Get Token of your Master Node
kubeadm token list
If it is empty, create a new one
kubeadm token create --print-join-command
Get Discovery Token CA cert Hash of your Master Node
openssl x509 -pubkey -in /etc/kubernetes/pki/ca.crt | openssl rsa -pubin -outform der 2>/dev/null | openssl dgst -sha256 -hex | sed 's/^.* //'
Get your API Server Endpoint:
kubectl cluster-info
Connect to your new worker node, install Docker, Kubernetes Components and turn off Swap. Use Kubeadm join command to join your worker to the cluster
kubeadm join IP_OF_API:PORT_OF_API --token YOUR_TOKEN --discovery-token-ca-cert-hash YOUR_CERT_HASH
TODO: Couldn't make it work... Have to check how to configure Networking..
Check this blog to understand the Architecture/Purpose of an Ingress Controller:
While Cloud-Providers like AWS, GKE etc. delivers LoadBalancers out of the box, we have to integrate this ourselves. Check following Article to get familiar with its concept:
I'm using this tutorial to create a LoadBalancer using MetalLB and an Ingress Controller using NGINX.

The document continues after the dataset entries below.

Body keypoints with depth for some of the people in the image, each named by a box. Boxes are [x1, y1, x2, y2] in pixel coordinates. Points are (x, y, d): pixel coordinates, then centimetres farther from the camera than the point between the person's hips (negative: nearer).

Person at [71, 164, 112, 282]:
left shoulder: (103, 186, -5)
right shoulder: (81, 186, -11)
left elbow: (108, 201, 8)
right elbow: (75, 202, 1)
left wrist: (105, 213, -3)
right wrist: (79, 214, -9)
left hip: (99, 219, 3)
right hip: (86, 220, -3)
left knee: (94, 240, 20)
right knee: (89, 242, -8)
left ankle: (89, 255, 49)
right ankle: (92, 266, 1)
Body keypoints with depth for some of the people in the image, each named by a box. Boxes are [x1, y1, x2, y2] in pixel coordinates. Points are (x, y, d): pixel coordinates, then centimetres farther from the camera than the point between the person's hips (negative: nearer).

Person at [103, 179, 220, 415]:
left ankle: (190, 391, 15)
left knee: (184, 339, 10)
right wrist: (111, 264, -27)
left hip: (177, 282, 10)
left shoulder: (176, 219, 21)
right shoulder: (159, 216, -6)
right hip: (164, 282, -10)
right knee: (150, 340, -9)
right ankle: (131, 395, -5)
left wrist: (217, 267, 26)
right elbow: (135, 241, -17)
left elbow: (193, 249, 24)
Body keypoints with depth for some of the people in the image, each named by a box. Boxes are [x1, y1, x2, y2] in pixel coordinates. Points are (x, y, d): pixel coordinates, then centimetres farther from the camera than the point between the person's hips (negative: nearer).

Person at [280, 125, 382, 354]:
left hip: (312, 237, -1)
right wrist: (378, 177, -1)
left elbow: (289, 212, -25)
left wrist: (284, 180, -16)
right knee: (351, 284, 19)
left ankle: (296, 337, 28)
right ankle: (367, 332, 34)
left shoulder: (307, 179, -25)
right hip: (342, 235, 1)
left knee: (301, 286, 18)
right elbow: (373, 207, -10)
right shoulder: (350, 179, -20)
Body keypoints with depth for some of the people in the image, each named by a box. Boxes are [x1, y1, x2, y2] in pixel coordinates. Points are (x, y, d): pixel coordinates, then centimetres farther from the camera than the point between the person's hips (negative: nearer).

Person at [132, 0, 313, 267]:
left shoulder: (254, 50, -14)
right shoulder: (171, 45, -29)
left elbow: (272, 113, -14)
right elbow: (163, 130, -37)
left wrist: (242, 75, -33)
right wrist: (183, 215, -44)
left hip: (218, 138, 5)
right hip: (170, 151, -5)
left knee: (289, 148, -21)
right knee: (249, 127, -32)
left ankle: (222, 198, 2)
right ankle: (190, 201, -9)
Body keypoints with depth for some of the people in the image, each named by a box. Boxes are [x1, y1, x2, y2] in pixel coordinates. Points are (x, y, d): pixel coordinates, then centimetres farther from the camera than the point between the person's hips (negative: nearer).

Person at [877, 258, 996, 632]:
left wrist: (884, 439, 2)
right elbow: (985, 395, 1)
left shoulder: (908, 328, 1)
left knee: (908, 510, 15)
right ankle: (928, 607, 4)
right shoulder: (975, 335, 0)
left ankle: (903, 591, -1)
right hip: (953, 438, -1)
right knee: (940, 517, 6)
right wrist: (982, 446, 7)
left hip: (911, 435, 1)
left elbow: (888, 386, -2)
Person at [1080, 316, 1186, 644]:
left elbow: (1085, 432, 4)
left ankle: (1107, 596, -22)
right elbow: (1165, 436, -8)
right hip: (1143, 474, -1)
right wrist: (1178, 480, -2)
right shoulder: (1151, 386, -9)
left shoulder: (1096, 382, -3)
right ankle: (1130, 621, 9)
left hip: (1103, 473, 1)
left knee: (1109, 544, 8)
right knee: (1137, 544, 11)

First create a new Namespace:
kubectl apply -f https://raw.githubusercontent.com/metallb/metallb/v0.10.2/manifests/namespace.yaml
Install all required Manifests:
kubectl apply -f https://raw.githubusercontent.com/metallb/metallb/v0.10.2/manifests/metallb.yaml
You need to create ConfigMap containing the IP-Range which metallb should use for mapping them to the exposed services. We will just use the Server-IP which is exposed and map all services to it. Therefore, you have to set the Server-IP in the metallb/metallb-config.yaml-File and then apply it:
kubectl apply -f metallb/metallb-config.yaml
Now we can create the NGINX Ingress Controller:
kubectl apply -f https://raw.githubusercontent.com/kubernetes/ingress-nginx/main/deploy/static/provider/baremetal/deploy.yaml
TODO: Couldn't make it work...
This tutorial explains how you install and configure the CertManager with the usage of a Wildcard-Certificate. I use Cloudflare as my DNS-Registrar. Therefore, I work with its API-Token. I assume that you already have a Domainname registered over Cloudflare. Else, buy a domain, add it into Cloudflare and add an A-Record entry pointing *.yourdomain.org to your Server-IP:
- https://support.cloudflare.com/hc/en-us/articles/201720164-Creating-a-Cloudflare-account-and-adding-a-website
- https://support.cloudflare.com/hc/en-us/articles/360019093151-Managing-DNS-records-in-Cloudflare
To get more information about the Cert-Manager:
Apply following yaml-File. It includes all resources (CustomResourceDefinitions, cert-manager, namespace and webhook component).
kubectl apply -f https://github.com/jetstack/cert-manager/releases/download/v1.4.0/cert-manager.yaml
Check your installation (cert-manager, cainjector and webhook should be available)
kubectl get pods --namespace cert-manager
Create a Secret with your CloudFlare-API key.
kubectl apply -f cert-manager/manifests/cloudflare-api-key.yaml
Create a ClusterIssuer
kubectl apply -f cert-manager/manifests/ClusterIssuer.yaml
- Check dock for its purpose: https://cert-manager.io/docs/concepts/issuer/
Now you can create a wildcard-certificate
kubectl apply -f kubernetes-cluster/cert-manager/manifests/wildcard-certificate.yaml
Check if your certificate was issued successfully
kubectl describe certificate -n cert-manager
This certificate is now just available in the namespace "cert-manager". We have to share it through all namespaces so that other applications can use it. We are going to use "Kubernetes Replicator". Create roles and service Accounts
kubectl apply -f https://raw.githubusercontent.com/mittwald/kubernetes-replicator/master/deploy/rbac.yaml
Create deployment
kubectl apply -f https://raw.githubusercontent.com/mittwald/kubernetes-replicator/master/deploy/deployment.yaml
Now you have to extend your wildcard-certificate with following annotation:
metadata:
annotations:
replicator.v1.mittwald.de/replicate-to: "gitlab, keycloak"
The Replicator replicates this certificate now to the mentioned namespaces "gitlab" and "keycloak", which we will create and work with later!